Write out every line of the material exactly as it appears.
-- begin Items --
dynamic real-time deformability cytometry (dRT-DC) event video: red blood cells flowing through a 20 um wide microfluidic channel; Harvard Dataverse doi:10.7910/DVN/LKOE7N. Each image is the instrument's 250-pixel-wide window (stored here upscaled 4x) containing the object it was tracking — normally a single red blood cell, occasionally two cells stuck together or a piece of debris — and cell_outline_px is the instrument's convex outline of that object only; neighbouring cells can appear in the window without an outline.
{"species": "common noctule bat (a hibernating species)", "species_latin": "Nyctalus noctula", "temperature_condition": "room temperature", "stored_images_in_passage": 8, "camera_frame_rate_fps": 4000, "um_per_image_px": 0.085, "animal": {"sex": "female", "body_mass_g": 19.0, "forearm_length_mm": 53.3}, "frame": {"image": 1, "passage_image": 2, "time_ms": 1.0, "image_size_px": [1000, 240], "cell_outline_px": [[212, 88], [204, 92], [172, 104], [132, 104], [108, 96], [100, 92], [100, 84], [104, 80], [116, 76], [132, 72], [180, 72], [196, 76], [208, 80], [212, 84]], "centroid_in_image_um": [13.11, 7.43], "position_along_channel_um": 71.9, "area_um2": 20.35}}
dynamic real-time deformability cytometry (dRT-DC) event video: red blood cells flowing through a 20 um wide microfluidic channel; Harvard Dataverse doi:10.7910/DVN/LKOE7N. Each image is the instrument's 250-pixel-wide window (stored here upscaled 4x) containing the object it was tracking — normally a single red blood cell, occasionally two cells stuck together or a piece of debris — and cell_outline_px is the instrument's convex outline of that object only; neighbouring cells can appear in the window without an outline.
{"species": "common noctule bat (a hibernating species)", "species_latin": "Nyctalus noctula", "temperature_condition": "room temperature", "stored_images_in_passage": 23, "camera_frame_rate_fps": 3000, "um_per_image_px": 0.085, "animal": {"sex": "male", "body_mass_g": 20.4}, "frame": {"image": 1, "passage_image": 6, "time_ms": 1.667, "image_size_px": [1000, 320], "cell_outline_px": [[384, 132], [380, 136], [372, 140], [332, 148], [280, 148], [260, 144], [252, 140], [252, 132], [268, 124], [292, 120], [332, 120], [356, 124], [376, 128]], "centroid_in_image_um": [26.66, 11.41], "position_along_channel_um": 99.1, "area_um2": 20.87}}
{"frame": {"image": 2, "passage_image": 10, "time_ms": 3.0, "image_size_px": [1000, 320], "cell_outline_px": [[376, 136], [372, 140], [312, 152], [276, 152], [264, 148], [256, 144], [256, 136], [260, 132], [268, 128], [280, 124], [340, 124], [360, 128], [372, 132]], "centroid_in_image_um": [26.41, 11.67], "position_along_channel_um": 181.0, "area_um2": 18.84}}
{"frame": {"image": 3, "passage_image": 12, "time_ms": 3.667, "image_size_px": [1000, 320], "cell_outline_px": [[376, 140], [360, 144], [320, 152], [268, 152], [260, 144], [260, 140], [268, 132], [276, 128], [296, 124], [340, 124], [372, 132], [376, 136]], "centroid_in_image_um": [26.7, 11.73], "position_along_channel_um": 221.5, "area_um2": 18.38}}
-- end Items --
▶ _Correct result_
dynamic real-time deformability cytometry (dRT-DC) event video: red blood cells flowing through a 20 um wide microfluidic channel; Harvard Dataverse doi:10.7910/DVN/LKOE7N. Each image is the instrument's 250-pixel-wide window (stored here upscaled 4x) containing the object it was tracking — normally a single red blood cell, occasionally two cells stuck together or a piece of debris — and cell_outline_px is the instrument's convex outline of that object only; neighbouring cells can appear in the window without an outline.
{"species": "common noctule bat (a hibernating species)", "species_latin": "Nyctalus noctula", "temperature_condition": "room temperature", "stored_images_in_passage": 8, "camera_frame_rate_fps": 4000, "um_per_image_px": 0.085, "animal": {"sex": "female", "body_mass_g": 19.0, "forearm_length_mm": 53.3}, "frame": {"image": 1, "passage_image": 2, "time_ms": 1.0, "image_size_px": [1000, 240], "cell_outline_px": [[212, 88], [204, 92], [172, 104], [132, 104], [108, 96], [100, 92], [100, 84], [104, 80], [116, 76], [132, 72], [180, 72], [196, 76], [208, 80], [212, 84]], "centroid_in_image_um": [13.11, 7.43], "position_along_channel_um": 71.9, "area_um2": 20.35}}
dynamic real-time deformability cytometry (dRT-DC) event video: red blood cells flowing through a 20 um wide microfluidic channel; Harvard Dataverse doi:10.7910/DVN/LKOE7N. Each image is the instrument's 250-pixel-wide window (stored here upscaled 4x) containing the object it was tracking — normally a single red blood cell, occasionally two cells stuck together or a piece of debris — and cell_outline_px is the instrument's convex outline of that object only; neighbouring cells can appear in the window without an outline.
{"species": "common noctule bat (a hibernating species)", "species_latin": "Nyctalus noctula", "temperature_condition": "room temperature", "stored_images_in_passage": 23, "camera_frame_rate_fps": 3000, "um_per_image_px": 0.085, "animal": {"sex": "male", "body_mass_g": 20.4}, "frame": {"image": 1, "passage_image": 6, "time_ms": 1.667, "image_size_px": [1000, 320], "cell_outline_px": [[384, 132], [380, 136], [372, 140], [332, 148], [280, 148], [260, 144], [252, 140], [252, 132], [268, 124], [292, 120], [332, 120], [356, 124], [376, 128]], "centroid_in_image_um": [26.66, 11.41], "position_along_channel_um": 99.1, "area_um2": 20.87}}
{"frame": {"image": 2, "passage_image": 10, "time_ms": 3.0, "image_size_px": [1000, 320], "cell_outline_px": [[376, 136], [372, 140], [312, 152], [276, 152], [264, 148], [256, 144], [256, 136], [260, 132], [268, 128], [280, 124], [340, 124], [360, 128], [372, 132]], "centroid_in_image_um": [26.41, 11.67], "position_along_channel_um": 181.0, "area_um2": 18.84}}
{"frame": {"image": 3, "passage_image": 12, "time_ms": 3.667, "image_size_px": [1000, 320], "cell_outline_px": [[376, 140], [360, 144], [320, 152], [268, 152], [260, 144], [260, 140], [268, 132], [276, 128], [296, 124], [340, 124], [372, 132], [376, 136]], "centroid_in_image_um": [26.7, 11.73], "position_along_channel_um": 221.5, "area_um2": 18.38}}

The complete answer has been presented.